» **PASSAGE TO READ**:
=====

US20060284131A1

US20060284131A1 - Solenoid valve

Info

Publication number: US20060284131A1
Application number: US11/419,642
Authority: US
Inventors: Brian Cripps; Dennis Mudge; Kevin Wilson
Original assignee: Parker Hannifin Corp
Current assignee: Parker Hannifin Corp
Priority date: 2005-05-20
Filing date: 2006-05-22
Publication date: 2006-12-21

Abstract

A hub (12) for coupling a valve (10) having lead wires (14) to a conduit (16) carrying electrical lines to allow a watertight connection of the lead wires (14) to the electrical lines. The solenoid assembly (40) comprises a casing (66) including a boss (72) through which the lead wires (14) extend. The hub (12) comprises a conduit-coupling portion (84) and a boss-attaching portion (86). The boss-attaching portion (86) includes a rim (98) which is crimped to the outer surface of the boss (72) to attach the hub (12) to the solenoid assembly (40). The hub (12) is able to rotate relative to the boss (72) whereby it may be coupled to the conduit (16) without rotation of the solenoid assembly (40) and/or the conduit (16).

Description

RELATED APPLICATIONS

This application claims priority under 35 U.S.C. §119(e) to U.S. Provisional Patent Application No. 60/682,907 filed on May 20, 2005 and U.S. Provisional Patent Application No. 60/777,401 filed on Feb. 28, 2006. The entire disclosures of these provisional applications are hereby incorporated by reference.

GENERAL FIELD

This disclosure relates generally to a solenoid valve and, more particularly, to a solenoid valve which is to be coupled to a conduit carrying electrical lines.

=====

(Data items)

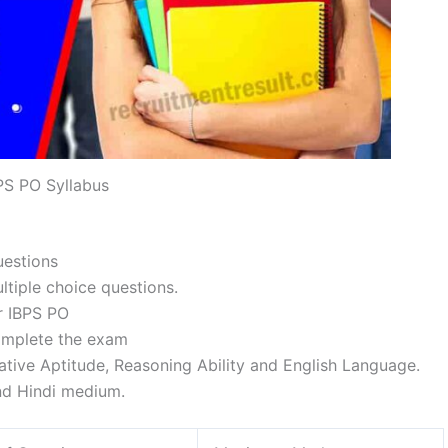
PS PO Syllabus
uestions
ltiple choice questions.
r IBPS PO
complete the exam
tative Aptitude, Reasoning Ability and English Language.
and Hindi medium.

=====

» **ASSIGNMENT 1**:
List the inventors named in the solenoid valve patent page.
» **ASSIGNMENT 2**:
Count the lines in the records that contain the word "Language". Give only the number.

» **WRITTEN SOLUTION 1**:
Brian Cripps
Dennis Mudge
Kevin Wilson

» **WRITTEN SOLUTION 2**:
1